Derek. I remember someone selling Newspapers across the road from the Raven, cannot say if it was a man or woman, I thought that years ago it was a good pitch for the Delta Metal Company. There was a man with the nickname of "Blackbat" used to sell around the streets ( Sports newspapers ?) Everyone knew him, I think there was something in the local newspapers years ago when he died.

Hi there,
I remember "BLACKBAT" he used to come down Cromwell St. shouting Argus, but the way he pronounced it was more like arse cut.
He sat on our front step one evening (must have been summer) and proceeded to unwrap a newspaper package which contained (wait for it) a sheeps head, half a loaf, and a lump of margarine, he then took a bite from the head, a bite from the bread and a bite from the loaf til he'd more or less demolished the lot.
He always looked like a chimney sweep, hence the name Blackbat.
fond memories, regards John.
 
Hi, Ger22Van,
Thanks for your remark about my post.

Sorry. I didn't know anyone from Coleman Street, and I have no memory of a Jimmy Walters, at all.

Regards,

Jim Pedley (pedlarman)
 
Looking at the old drawing of Vauxhall Gardens. Is that the corner of Great Brook Street and Vauxhall Road looking towards the west. The barracks being behind the far trees and the building in the foreground at the top of the drive being the vicarage. Great Brook Street does not quite seem to come through to Vauxhall Road at that time.
On the 1890 survey some of the trees still seem to remain and the drive to the rear of the vicarage from supposedly Vauxhall Street still remains. Do any of the photographs represent any of the buildings in the drawing.
 
Hi, pmc1947,

Yes. Sure thing. "The Raven" stood on the corner of Dartmouth Street and Gt. Lister Street. I know for certain because my Dad, Jim, worked there in the evenings as a BARMan from time to time.
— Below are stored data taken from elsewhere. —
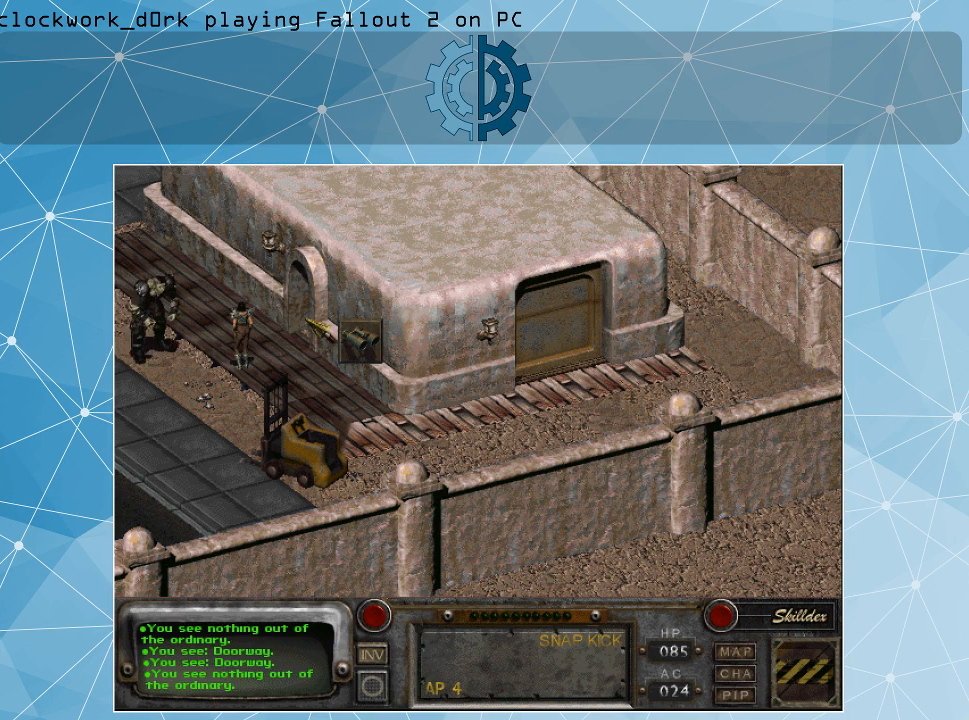
{"keys": [], "mouse": ["right"], "events": [[400, "mouse_right", "down"]]}
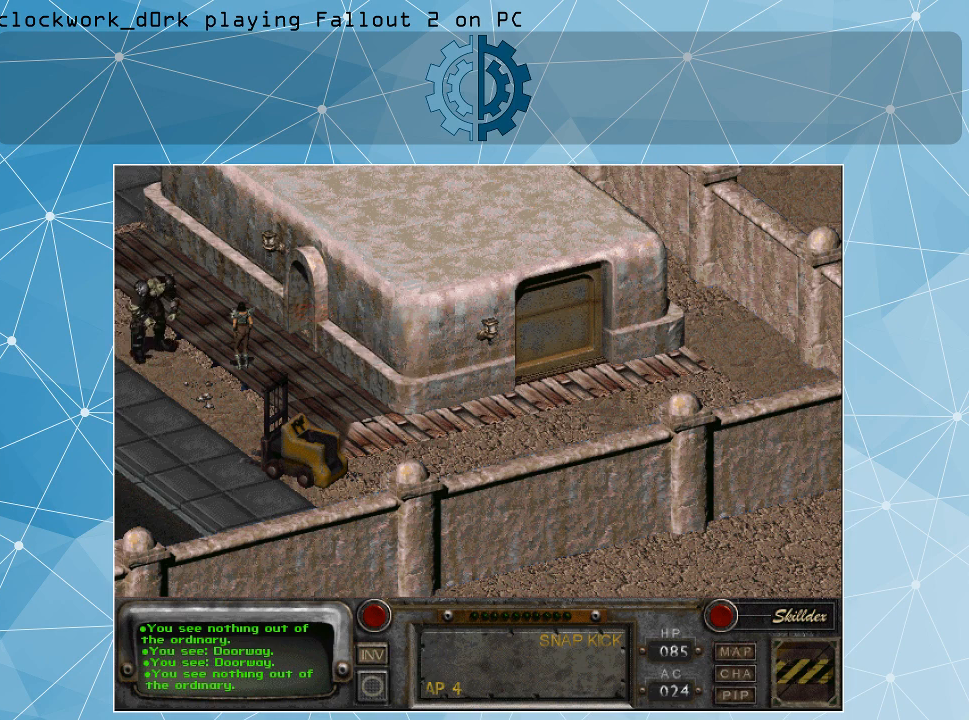
{"keys": [], "mouse": [], "events": [[67, "mouse_right", "up"]]}
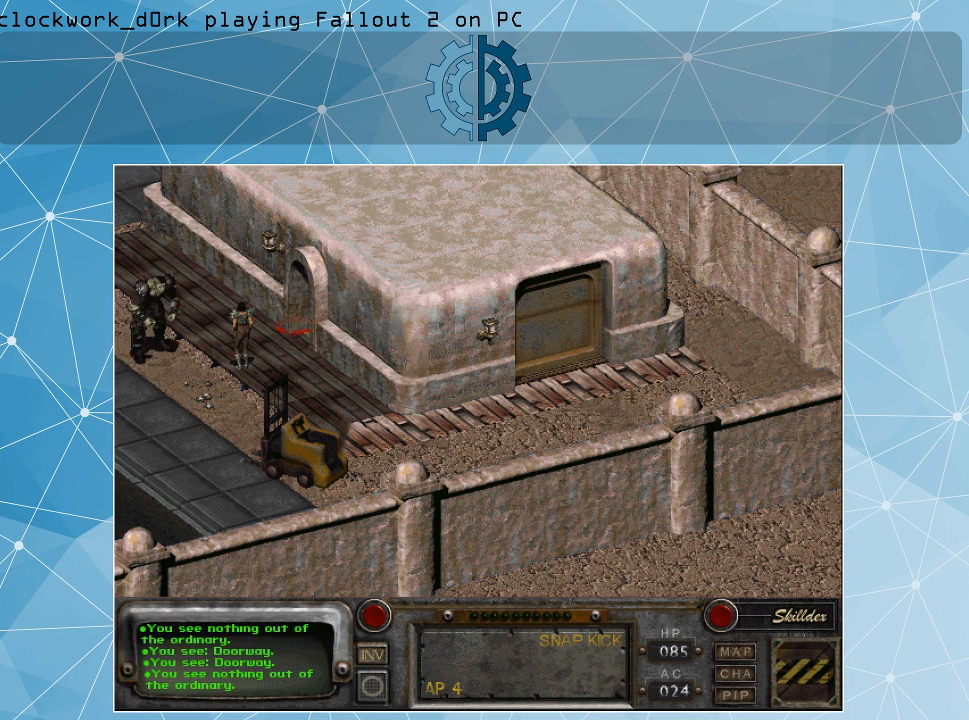
{"keys": [], "mouse": [], "events": []}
But he used to share his talents between "The Welcome" on the corner of Adams Street and Gt. Lister Street, and "The New Inns", on the corner of Windsor Street and Gt. Lister Street...!

It might interest you to know that I knew the Fletchers when Old man Fletcher started up with his "War Surplus" yard next to the pub (was it "The Sun") on the corner of Heneage Street and Dartmouth Street. Gradually, he bought up all that side of Dartmouth Street until his expansion left him with the big supplies store on the corner of Adams Street and Gt. Lister Street...

There were two sons - twins, Barry and John - who used to wander up and down their Dad's "possessed" side of Dartmouth Street, even as little toddlers, and scare me to death because of traffic on the road, even though there wasn't the traffic then as there is now!

The Old Boy also had two daughters, Barbara and Jean. Barbara, the elder one, was a looker... I used to go to school - Dartmouth Street Junior - with Jeannie; in fact, I used to sit by her. (She had a crush on me and used to buy me chocolate and sweets...!!!)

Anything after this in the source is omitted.